In advancing this hypothesis, Robert Braidwood and Linda Braidwood rejected the theory of “propinquity” (also known as the “oasis” theory) that catastrophic climate change caused the desiccation of flora and fauna, forcing the surviving species to oases bordering the desert. This earlier theory maintained that the domestication occurred in desert oases where humans and the early domesticates were concentrated.70 According to Robert Braidwood, the climate hadn’t changed significantly on the hilly flanks of the Fertile Crescent since the post-Pleistocene (post-glacial) age. The flora and fauna of the Zagros range could thus be compared to the species present during the initial stage of domestication and during “incipient cultivation.”

In a series of publications from 1948 onward, Robert Braidwood called “the hilly flanks” a “nuclear habitat zone” of agriculture or “Nuclear Near East,” which he defined as “A region with a natural environment which included a variety of wild plants and animals, both possible and ready for domestication.”71 Thus, although Southwestern Asia chronologically presented the earliest habitat zone, agriculture originated independently in multiple “nuclear” zones.

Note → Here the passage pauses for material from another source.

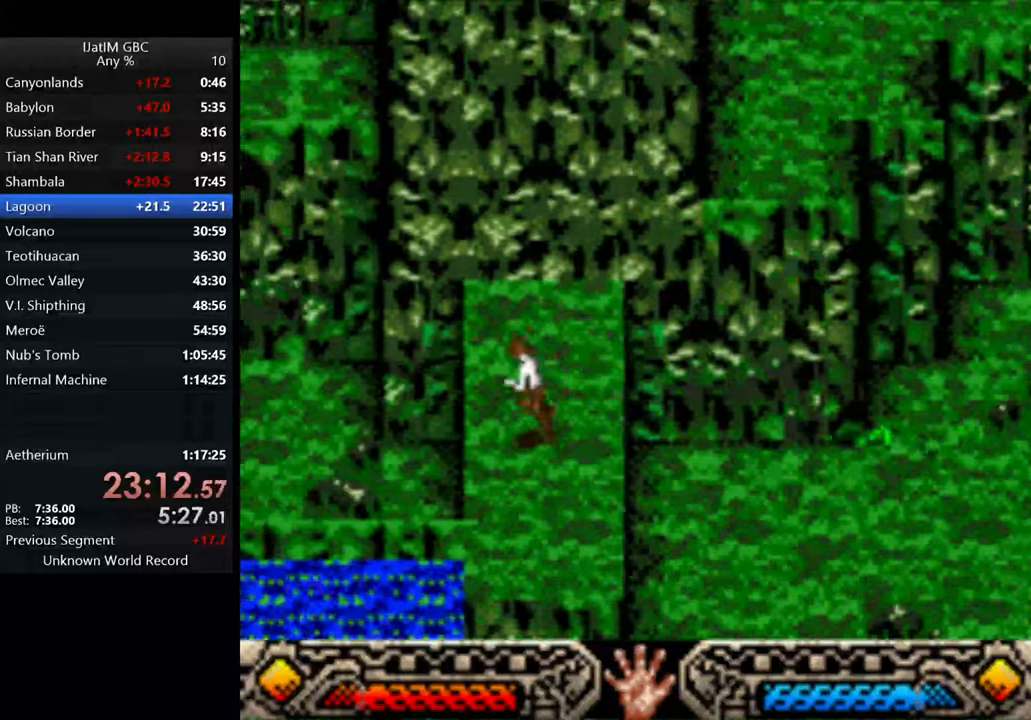
{"buttons": [], "left_stick": "down-left", "right_stick": "center", "events": []}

In a review published in American Anthropologist in 1949, Linda and Robert Braidwood suggested that the task of prehistoric archaeology was no longer to devise “a world scheme of development,” but rather to look for “regularities” in flora, fauna, and material deposits (including architecture/settlement patterns) with an eye on other “nuclear habitat zones” around the world where domestication occurred.72 The village assemblies that are found in the Fertile Crescent, Central America, the Andes, and Southeast Asia were homotaxial: the architectural/stratigraphic arrangement of the village assemblages could be expected to be similar across the Near East and the Americas, although they took place independently and millennia apart.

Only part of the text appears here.